Task prompt => Arrange the lines of the listing, from its first line through the line containing "Comunicación" inclusive, as a JSON list of strings, with one string per line and blank lines omitted.

═══ Information shown ═══

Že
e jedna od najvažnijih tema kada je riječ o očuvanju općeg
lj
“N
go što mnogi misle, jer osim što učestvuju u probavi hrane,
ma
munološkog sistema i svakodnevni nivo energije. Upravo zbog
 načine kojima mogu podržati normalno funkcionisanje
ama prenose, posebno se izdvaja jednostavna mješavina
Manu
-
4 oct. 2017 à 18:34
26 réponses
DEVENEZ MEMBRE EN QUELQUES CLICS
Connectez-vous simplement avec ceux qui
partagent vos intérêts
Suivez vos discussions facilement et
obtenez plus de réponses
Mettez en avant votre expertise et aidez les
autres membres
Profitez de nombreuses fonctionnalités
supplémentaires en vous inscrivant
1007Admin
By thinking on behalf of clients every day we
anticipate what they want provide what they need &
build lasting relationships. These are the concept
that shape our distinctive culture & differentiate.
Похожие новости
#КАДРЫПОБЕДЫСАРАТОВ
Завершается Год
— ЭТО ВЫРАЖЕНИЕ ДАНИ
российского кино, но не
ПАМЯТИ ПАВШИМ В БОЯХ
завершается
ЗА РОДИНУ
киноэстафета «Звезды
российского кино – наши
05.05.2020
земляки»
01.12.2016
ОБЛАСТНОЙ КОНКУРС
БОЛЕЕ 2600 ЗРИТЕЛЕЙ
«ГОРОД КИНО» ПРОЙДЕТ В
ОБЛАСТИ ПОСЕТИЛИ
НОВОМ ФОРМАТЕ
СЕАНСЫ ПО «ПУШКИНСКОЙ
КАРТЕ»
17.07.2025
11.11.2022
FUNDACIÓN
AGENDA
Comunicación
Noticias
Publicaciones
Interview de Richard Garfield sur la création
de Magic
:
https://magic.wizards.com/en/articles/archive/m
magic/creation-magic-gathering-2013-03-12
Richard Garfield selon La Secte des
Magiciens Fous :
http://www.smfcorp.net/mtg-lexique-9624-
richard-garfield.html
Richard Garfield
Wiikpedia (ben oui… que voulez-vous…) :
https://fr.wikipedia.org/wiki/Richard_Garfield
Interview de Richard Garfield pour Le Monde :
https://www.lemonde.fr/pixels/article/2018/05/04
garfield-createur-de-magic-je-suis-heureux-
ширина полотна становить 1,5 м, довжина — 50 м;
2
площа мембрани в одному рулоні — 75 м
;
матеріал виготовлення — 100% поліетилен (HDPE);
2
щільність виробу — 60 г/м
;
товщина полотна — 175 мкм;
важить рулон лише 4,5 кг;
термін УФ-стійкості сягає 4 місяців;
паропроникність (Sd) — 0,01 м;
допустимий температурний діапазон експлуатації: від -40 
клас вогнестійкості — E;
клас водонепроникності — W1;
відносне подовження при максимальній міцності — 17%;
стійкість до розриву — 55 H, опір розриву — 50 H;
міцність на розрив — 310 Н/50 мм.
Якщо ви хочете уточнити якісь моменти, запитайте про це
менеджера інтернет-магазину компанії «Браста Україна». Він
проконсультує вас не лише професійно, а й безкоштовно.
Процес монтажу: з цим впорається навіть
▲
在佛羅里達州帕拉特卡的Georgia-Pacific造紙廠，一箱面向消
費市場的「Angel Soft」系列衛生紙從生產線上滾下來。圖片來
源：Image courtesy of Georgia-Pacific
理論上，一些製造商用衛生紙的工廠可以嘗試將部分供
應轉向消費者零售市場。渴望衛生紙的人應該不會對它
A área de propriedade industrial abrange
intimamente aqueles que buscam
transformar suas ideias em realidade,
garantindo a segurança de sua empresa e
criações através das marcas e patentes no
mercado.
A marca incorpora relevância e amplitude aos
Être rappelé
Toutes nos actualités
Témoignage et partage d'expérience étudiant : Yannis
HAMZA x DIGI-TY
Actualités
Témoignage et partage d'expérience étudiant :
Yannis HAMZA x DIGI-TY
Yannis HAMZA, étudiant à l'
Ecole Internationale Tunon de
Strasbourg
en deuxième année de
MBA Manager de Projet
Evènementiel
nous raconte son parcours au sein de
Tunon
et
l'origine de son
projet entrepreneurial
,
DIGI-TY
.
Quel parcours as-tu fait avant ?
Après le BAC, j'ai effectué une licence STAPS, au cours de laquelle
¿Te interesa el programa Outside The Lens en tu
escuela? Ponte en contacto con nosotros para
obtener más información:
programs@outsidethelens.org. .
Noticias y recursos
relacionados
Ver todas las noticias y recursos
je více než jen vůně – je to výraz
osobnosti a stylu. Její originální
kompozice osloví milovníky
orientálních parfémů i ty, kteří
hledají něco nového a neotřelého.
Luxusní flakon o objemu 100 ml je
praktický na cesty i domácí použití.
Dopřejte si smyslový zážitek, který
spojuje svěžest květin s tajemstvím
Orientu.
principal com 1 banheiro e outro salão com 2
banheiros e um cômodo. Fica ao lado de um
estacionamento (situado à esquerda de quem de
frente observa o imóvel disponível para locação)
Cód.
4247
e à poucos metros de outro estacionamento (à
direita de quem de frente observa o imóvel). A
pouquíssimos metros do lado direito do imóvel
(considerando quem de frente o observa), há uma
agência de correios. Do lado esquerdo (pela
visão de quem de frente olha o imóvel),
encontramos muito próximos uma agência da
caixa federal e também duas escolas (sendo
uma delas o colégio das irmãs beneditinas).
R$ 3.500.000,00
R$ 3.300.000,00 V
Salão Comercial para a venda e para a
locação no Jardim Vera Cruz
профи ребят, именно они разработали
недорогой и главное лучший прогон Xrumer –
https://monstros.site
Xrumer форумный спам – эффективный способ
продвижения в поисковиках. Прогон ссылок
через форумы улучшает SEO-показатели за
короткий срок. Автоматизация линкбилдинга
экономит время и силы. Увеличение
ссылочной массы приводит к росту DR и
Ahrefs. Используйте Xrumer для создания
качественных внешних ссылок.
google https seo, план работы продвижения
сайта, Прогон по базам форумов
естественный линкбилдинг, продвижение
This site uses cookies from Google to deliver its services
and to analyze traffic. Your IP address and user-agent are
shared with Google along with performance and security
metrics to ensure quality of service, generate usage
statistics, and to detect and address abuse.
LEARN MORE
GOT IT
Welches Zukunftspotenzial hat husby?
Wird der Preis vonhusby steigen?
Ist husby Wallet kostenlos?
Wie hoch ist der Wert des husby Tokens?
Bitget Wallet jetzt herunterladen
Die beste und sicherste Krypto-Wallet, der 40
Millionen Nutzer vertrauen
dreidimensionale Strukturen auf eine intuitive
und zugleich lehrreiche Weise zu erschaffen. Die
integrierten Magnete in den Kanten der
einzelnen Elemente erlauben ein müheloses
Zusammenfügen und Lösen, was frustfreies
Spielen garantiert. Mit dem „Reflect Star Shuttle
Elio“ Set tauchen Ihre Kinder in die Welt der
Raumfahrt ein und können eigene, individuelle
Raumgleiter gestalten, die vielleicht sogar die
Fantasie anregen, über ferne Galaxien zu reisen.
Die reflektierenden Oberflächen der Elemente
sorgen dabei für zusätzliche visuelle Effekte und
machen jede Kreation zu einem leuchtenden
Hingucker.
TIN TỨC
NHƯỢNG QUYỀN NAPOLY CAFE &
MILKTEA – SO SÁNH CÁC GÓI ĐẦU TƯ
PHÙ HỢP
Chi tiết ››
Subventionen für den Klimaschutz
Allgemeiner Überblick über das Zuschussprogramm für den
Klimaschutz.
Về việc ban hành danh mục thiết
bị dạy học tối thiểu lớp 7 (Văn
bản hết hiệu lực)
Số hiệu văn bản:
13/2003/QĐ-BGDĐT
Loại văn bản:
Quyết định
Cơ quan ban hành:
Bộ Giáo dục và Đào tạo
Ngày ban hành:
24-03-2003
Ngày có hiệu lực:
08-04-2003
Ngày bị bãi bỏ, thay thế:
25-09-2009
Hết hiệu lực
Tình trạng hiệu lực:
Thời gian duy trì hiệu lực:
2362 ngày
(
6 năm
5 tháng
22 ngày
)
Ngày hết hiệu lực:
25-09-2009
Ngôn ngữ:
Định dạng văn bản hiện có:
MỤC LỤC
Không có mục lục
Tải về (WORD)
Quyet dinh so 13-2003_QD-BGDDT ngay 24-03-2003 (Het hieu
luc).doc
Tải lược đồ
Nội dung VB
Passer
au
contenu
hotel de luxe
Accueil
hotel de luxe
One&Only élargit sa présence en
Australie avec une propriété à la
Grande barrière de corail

═══

Result of the task =>
[
  "Že",
  "e jedna od najvažnijih tema kada je riječ o očuvanju općeg",
  "lj",
  "“N",
  "go što mnogi misle, jer osim što učestvuju u probavi hrane,",
  "ma",
  "munološkog sistema i svakodnevni nivo energije. Upravo zbog",
  " načine kojima mogu podržati normalno funkcionisanje",
  "ama prenose, posebno se izdvaja jednostavna mješavina",
  "Manu",
  "-",
  "4 oct. 2017 à 18:34",
  "26 réponses",
  "DEVENEZ MEMBRE EN QUELQUES CLICS",
  "Connectez-vous simplement avec ceux qui",
  "partagent vos intérêts",
  "Suivez vos discussions facilement et",
  "obtenez plus de réponses",
  "Mettez en avant votre expertise et aidez les",
  "autres membres",
  "Profitez de nombreuses fonctionnalités",
  "supplémentaires en vous inscrivant",
  "1007Admin",
  "By thinking on behalf of clients every day we",
  "anticipate what they want provide what they need &",
  "build lasting relationships. These are the concept",
  "that shape our distinctive culture & differentiate.",
  "Похожие новости",
  "#КАДРЫПОБЕДЫСАРАТОВ",
  "Завершается Год",
  "— ЭТО ВЫРАЖЕНИЕ ДАНИ",
  "российского кино, но не",
  "ПАМЯТИ ПАВШИМ В БОЯХ",
  "завершается",
  "ЗА РОДИНУ",
  "киноэстафета «Звезды",
  "российского кино – наши",
  "05.05.2020",
  "земляки»",
  "01.12.2016",
  "ОБЛАСТНОЙ КОНКУРС",
  "БОЛЕЕ 2600 ЗРИТЕЛЕЙ",
  "«ГОРОД КИНО» ПРОЙДЕТ В",
  "ОБЛАСТИ ПОСЕТИЛИ",
  "НОВОМ ФОРМАТЕ",
  "СЕАНСЫ ПО «ПУШКИНСКОЙ",
  "КАРТЕ»",
  "17.07.2025",
  "11.11.2022",
  "FUNDACIÓN",
  "AGENDA",
  "Comunicación"
]